Angels Or Demons? New Novel Outlines Struggles In Detroit
Chris Hebert's second novel, Angels of Detroit, has what a stage manager would call an ensemble cast: Close to a dozen characters, all with different backgrounds, upbringings, political views and economic security. The one connection is that they are all denizens of Detroit, Michigan, a city whose best days may be in its past. Each character wrestles with ideas about the future - the city's, and their own.
Hebert, an assistant professor of English at the University of Tennessee, tells WUOT All Things Considered host Brandon Hollingsworth that Angels of Detroit is meant to set up the questions, and the show the reader the answers aren't easy.
"When you go to Detroit, you see a lot of billboards and signs urging you to say nice things about Detroit, because it gets a lot of bad press," Hebert says. "[City leaders] tried to fix a lot problems [postwar], and they're trying to fix them now. And they're just running up against the wall that those problems are hard to fix."
Political activists turning to extreme methods to make their point. An aging corporate executive fighting an effort to move business out of town. A grandmother planting a community garden. A child whose imagination turns vacant lots into personal playlands. All live in Detroit, and all see it from different angles, and Hebert says that's exactly the point.
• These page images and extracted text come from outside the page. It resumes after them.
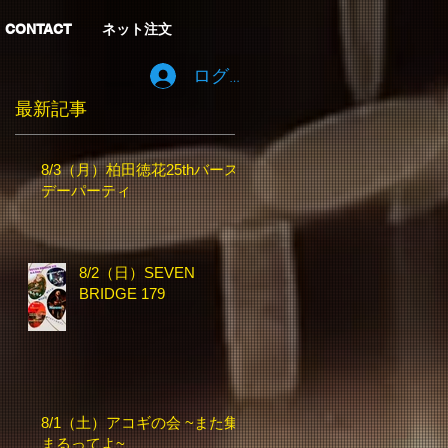
CONTACT
ネット注文
ログイン
最新記事
8/3（月）柏田徳花25thバース
デーパーティ
8/2（日）SEVEN
BRIDGE 179
8/1（土）アコギの会 ~また集
まるってよ~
"I think one of the most important things literature can do is help us just understand who other people are," he says. "Once we can do that, once we can stop treating each other as an inexplicable other, that we just cannot possibly see the other side of things...the book doesn't end with a recipe for solving Detroit. But I hope it ends with a deeper sense of what the situation means, and what we're up against."
Hollingsworth and Hebert spoke on Wednesday, July 13.